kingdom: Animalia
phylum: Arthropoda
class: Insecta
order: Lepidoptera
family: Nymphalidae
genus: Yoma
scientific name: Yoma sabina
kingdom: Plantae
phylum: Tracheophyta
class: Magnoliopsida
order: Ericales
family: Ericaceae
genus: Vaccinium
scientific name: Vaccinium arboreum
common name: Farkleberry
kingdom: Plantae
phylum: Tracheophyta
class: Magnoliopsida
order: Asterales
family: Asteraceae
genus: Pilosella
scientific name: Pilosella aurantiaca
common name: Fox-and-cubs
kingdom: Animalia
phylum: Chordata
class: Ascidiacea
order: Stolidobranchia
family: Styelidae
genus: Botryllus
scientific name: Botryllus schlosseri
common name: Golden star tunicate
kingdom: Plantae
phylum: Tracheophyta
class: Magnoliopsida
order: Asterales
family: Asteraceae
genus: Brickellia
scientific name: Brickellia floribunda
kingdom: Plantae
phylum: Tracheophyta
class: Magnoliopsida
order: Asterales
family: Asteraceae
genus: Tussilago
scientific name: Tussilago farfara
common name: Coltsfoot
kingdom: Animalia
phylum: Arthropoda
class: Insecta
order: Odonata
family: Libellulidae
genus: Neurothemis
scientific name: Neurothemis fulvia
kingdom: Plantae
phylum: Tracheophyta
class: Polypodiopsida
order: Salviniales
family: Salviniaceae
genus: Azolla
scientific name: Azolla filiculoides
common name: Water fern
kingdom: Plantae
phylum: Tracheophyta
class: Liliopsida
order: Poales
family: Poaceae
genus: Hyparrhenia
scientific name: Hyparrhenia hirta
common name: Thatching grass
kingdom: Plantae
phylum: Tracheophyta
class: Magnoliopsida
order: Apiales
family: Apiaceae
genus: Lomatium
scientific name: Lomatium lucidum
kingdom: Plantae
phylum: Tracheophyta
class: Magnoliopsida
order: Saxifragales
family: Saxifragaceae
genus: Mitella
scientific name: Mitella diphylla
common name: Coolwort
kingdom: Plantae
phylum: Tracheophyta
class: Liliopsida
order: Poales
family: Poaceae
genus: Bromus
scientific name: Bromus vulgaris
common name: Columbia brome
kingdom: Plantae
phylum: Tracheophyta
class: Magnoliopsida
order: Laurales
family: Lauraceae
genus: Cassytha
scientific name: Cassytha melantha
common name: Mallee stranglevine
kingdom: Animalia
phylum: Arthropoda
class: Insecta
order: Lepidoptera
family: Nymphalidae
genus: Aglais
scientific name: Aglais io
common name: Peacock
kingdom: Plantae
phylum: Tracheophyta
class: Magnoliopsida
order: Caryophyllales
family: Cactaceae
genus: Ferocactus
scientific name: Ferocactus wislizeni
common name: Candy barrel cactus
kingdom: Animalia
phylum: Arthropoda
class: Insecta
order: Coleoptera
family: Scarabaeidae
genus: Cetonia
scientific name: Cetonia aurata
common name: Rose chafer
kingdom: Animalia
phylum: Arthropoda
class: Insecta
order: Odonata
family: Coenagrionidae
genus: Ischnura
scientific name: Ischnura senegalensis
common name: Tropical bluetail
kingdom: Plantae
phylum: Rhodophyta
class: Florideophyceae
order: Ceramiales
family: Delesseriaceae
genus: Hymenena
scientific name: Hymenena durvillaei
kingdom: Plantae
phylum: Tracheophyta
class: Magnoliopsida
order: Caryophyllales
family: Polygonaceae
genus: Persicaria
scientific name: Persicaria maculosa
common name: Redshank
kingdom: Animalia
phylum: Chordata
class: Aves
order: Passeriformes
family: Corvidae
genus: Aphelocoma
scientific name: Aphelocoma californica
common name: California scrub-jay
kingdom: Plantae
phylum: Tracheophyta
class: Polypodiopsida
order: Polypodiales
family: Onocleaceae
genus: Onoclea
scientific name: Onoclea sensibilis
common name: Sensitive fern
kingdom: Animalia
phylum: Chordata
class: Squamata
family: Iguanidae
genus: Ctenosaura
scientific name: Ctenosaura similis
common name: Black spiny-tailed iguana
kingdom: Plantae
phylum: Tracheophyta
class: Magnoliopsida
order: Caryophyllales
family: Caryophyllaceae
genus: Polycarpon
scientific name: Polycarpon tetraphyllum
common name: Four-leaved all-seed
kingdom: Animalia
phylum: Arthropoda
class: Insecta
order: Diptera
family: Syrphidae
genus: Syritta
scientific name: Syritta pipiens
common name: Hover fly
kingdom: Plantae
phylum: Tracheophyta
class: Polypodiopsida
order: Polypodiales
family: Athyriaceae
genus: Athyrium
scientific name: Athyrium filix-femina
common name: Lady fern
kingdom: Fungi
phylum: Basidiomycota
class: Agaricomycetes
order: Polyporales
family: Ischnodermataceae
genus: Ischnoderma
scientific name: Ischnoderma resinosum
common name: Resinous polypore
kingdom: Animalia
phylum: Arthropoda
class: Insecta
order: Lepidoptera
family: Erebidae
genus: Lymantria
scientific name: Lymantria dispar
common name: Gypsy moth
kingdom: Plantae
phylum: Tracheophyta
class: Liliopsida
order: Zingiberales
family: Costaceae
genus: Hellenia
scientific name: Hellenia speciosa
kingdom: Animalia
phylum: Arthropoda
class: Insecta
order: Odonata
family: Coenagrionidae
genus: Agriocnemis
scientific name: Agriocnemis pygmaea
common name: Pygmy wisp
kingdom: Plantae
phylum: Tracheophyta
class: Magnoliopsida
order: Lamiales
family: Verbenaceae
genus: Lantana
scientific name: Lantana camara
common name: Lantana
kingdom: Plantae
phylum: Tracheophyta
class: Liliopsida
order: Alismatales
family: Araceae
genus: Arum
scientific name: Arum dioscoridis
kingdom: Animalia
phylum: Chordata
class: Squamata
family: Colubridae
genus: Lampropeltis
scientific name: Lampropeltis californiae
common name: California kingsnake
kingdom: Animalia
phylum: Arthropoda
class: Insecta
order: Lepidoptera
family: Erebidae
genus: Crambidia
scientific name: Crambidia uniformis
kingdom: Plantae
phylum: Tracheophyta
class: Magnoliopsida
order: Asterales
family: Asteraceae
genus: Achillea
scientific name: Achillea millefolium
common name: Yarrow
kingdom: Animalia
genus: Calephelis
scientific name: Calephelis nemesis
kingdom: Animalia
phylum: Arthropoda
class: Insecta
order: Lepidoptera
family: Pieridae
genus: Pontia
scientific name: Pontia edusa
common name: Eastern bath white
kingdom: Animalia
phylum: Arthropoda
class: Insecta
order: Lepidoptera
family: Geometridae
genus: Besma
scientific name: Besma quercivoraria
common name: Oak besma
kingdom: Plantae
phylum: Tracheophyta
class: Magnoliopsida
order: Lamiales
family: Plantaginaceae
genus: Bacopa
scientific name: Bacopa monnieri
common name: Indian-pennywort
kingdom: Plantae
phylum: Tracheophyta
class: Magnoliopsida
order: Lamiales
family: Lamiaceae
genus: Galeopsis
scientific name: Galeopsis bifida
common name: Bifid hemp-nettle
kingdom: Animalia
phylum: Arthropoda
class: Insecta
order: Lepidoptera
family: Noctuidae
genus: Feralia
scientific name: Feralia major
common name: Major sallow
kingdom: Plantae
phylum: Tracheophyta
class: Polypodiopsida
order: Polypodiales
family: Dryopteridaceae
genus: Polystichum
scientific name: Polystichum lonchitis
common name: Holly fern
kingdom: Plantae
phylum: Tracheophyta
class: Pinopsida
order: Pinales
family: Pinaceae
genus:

════════════════

- _PROBLEMA_
Transcreva sem alterações as linhas da listagem, começando pela primeira e terminando na linha que contém "scientific name: Neurothemis fulvia", com ambas incluídas.

- _RESULTADO_
kingdom: Animalia
phylum: Arthropoda
class: Insecta
order: Lepidoptera
family: Nymphalidae
genus: Yoma
scientific name: Yoma sabina
kingdom: Plantae
phylum: Tracheophyta
class: Magnoliopsida
order: Ericales
family: Ericaceae
genus: Vaccinium
scientific name: Vaccinium arboreum
common name: Farkleberry
kingdom: Plantae
phylum: Tracheophyta
class: Magnoliopsida
order: Asterales
family: Asteraceae
genus: Pilosella
scientific name: Pilosella aurantiaca
common name: Fox-and-cubs
kingdom: Animalia
phylum: Chordata
class: Ascidiacea
order: Stolidobranchia
family: Styelidae
genus: Botryllus
scientific name: Botryllus schlosseri
common name: Golden star tunicate
kingdom: Plantae
phylum: Tracheophyta
class: Magnoliopsida
order: Asterales
family: Asteraceae
genus: Brickellia
scientific name: Brickellia floribunda
kingdom: Plantae
phylum: Tracheophyta
class: Magnoliopsida
order: Asterales
family: Asteraceae
genus: Tussilago
scientific name: Tussilago farfara
common name: Coltsfoot
kingdom: Animalia
phylum: Arthropoda
class: Insecta
order: Odonata
family: Libellulidae
genus: Neurothemis
scientific name: Neurothemis fulvia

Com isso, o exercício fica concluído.